What may be surprising to some is that jet lag is typically considered a temporary sleep disorder, which occurs when traveling from one time zone to another in quick succession. Because of the human body’s internal clock that tells you when to go to sleep and when to wake up, also known as the circadian rhythm, traveling to a different time zone can be disorienting due to your body still being synced to the original time zone that you had just left. The symptoms can worsen the farther you go as well.

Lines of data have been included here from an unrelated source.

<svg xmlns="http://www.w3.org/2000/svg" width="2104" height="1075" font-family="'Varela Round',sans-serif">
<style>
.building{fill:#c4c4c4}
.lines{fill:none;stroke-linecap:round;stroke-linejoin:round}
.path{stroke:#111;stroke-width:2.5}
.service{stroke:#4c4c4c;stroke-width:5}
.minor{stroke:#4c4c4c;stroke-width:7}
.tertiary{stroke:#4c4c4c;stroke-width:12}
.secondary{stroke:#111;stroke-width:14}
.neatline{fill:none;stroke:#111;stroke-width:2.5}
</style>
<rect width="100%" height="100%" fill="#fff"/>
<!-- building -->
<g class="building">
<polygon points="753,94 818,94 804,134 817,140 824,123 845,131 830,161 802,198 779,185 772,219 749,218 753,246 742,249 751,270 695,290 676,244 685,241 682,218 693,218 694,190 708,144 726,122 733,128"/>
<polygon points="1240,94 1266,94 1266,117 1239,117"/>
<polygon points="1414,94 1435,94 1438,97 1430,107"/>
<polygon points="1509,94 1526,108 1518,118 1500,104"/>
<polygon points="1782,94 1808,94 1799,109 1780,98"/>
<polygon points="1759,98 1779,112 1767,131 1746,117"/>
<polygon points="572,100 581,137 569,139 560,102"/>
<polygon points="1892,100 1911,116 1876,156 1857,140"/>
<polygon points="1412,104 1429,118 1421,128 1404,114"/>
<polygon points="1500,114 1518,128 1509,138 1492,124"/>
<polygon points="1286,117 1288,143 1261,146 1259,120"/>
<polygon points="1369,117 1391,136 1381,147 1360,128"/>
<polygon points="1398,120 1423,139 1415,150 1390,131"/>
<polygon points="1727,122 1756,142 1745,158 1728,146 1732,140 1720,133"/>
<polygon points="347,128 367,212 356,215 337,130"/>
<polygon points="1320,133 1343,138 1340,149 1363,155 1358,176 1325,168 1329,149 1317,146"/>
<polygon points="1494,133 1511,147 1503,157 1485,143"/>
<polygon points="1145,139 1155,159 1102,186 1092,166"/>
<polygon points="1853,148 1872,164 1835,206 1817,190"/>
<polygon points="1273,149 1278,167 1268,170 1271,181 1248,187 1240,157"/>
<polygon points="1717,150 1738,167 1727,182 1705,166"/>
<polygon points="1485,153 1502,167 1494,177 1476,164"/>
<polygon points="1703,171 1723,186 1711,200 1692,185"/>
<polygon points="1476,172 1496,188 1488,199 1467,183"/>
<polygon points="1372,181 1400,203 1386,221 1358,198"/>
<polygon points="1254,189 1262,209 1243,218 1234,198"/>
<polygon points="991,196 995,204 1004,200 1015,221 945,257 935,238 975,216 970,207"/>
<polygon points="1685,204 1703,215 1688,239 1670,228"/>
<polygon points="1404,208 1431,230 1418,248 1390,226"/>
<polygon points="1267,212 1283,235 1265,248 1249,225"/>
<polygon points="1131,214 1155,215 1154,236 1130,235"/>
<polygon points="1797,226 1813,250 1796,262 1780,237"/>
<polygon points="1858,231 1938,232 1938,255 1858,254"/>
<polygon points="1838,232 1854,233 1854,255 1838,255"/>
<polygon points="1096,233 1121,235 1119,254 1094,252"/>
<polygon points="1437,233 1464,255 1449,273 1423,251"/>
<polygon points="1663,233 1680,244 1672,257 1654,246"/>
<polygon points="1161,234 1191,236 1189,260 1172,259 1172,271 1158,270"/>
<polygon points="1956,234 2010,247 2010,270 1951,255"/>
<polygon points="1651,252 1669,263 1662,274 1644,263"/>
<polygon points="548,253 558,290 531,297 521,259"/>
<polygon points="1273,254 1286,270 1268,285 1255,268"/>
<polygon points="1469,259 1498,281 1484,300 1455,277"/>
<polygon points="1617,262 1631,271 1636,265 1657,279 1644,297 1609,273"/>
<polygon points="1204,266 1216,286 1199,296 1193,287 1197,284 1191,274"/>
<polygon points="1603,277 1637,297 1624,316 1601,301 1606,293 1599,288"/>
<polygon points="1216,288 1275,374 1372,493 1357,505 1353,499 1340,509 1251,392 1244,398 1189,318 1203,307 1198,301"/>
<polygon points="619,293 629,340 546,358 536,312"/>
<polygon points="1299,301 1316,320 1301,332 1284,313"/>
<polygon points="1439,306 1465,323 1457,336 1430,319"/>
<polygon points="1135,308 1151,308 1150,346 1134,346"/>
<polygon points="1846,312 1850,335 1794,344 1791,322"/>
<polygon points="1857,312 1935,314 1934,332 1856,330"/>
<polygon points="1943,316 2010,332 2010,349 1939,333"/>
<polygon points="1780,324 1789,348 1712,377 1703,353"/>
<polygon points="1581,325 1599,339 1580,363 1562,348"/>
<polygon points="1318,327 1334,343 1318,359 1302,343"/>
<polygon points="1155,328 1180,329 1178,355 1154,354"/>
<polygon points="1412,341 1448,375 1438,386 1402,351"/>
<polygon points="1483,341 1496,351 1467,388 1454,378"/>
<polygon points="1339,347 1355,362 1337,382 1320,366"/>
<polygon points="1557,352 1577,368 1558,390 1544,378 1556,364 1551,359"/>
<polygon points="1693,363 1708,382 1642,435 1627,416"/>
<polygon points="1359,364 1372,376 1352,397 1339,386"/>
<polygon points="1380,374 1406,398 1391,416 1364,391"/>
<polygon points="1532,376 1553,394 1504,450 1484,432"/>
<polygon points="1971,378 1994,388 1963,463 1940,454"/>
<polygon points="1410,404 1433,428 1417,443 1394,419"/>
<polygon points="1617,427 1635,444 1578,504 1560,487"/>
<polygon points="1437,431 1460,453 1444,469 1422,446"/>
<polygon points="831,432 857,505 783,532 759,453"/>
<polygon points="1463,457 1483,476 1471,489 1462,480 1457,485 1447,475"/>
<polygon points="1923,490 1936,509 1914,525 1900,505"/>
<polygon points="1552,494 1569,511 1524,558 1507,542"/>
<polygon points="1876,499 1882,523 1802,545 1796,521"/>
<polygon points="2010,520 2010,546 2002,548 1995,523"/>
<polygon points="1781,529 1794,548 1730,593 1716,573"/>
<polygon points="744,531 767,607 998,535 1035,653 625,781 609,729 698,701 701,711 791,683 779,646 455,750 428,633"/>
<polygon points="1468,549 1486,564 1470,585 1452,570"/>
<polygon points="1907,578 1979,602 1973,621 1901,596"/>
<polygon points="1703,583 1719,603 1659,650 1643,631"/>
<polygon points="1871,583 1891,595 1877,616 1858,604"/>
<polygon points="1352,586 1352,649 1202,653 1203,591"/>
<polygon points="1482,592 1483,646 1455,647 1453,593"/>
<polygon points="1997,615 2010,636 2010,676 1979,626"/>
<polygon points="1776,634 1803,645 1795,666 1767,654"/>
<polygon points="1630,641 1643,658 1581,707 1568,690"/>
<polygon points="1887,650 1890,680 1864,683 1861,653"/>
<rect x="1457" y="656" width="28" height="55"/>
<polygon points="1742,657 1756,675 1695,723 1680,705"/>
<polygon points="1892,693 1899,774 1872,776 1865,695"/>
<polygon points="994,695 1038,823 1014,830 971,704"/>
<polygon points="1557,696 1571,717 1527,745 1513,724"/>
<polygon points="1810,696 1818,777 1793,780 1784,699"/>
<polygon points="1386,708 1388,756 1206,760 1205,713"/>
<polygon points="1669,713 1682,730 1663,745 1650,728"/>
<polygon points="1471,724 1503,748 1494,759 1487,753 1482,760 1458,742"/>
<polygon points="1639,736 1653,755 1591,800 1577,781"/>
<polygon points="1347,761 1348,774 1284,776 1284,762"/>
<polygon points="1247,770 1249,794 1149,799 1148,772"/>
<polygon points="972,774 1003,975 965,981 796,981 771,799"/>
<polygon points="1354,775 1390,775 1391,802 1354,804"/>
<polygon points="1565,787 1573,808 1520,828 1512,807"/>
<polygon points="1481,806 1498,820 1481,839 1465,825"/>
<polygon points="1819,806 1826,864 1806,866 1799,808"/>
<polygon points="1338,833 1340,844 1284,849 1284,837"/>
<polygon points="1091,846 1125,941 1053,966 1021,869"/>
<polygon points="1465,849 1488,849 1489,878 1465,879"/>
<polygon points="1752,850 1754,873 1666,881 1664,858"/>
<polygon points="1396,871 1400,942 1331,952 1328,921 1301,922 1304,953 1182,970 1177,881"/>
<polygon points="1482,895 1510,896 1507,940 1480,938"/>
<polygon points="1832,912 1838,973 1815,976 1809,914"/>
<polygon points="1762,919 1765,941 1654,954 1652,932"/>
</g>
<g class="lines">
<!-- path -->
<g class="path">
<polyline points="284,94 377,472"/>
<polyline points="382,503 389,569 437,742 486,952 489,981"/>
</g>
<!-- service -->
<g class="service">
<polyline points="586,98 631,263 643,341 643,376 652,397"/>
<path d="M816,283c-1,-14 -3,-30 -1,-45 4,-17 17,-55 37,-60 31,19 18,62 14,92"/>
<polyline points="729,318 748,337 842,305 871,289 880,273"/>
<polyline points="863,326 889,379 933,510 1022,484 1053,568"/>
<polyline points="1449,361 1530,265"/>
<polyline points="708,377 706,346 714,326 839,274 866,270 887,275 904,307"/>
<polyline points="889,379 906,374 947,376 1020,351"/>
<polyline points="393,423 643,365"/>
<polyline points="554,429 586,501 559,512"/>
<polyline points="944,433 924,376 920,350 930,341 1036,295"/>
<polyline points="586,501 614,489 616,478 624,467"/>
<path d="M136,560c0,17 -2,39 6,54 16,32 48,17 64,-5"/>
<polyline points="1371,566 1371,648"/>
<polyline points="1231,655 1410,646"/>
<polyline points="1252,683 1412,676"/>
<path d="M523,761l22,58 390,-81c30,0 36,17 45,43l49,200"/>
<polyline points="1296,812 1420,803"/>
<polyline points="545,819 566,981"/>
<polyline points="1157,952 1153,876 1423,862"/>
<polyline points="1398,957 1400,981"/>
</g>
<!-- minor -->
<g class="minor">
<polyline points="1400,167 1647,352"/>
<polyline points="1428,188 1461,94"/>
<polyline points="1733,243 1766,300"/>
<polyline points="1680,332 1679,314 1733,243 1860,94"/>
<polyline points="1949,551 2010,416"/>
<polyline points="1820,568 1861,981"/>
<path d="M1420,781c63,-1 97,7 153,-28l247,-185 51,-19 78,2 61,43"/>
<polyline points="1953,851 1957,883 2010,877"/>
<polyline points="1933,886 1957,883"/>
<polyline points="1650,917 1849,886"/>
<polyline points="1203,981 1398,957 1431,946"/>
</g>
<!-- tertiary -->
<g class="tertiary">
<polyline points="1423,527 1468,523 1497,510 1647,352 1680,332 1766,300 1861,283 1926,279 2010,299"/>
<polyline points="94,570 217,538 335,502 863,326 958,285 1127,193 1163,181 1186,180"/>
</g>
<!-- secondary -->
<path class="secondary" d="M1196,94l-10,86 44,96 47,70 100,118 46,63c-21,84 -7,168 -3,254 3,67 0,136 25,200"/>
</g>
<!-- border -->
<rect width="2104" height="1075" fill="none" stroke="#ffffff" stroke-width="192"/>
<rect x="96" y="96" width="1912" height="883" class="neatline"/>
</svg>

These symptoms can range from daytime fatigue to gastrointestinal problems, and every general symptom of sleep deprivation in between. Fortunately, jet lag is a temporary disorder, and there are several ways in which you can prevent falling victim to it.

1. Plan Ahead

Though planning ahead is an obvious must when traveling anywhere in the world, for those visiting destinations that are in drastically different time zones, you’ll want to plan ahead in a different sense. Gradually adjust your sleeping patterns in preparation for the new times you’ll need to go to sleep and wake up. For example, if you are traveling east, go to sleep an hour earlier than you normally would for a few days, eventually upping that to two hours earlier. The opposite goes for those heading west.

2. Maintain Your Health

Everyone understands the benefits that come with a proper diet, exercise, and good night’s sleep. The trick is actually implementing those habits within your daily routine. In terms of jet lag prevention, they can be even more beneficial. Some studies have shown that a better overall sense of wellness can increase your body’s adjustment to the new time zone. When on the plane or upon arrival, try to avoid developing the “vacation diet,” in which you have very little limitations with what you eat and drink. Overeating, alcohol, and caffeine all directly affect your sleeping patterns, and can worsen the symptoms of jet lag.

3. Don’t Force Sleep

A common mistake many travelers make when entering a new time zone is giving in to their bodies’ circadian rhythm, and going to sleep regardless of the local time. If you arrive at your destination at 10:00 a.m., no matter what time your body thinks it is, go about your day accordingly. Don’t force yourself to sleep during earlier times. Set an itinerary beforehand, and set out to accomplish all that you can in that first day. If napping is a necessity, try not to go over 20 or 30 minutes.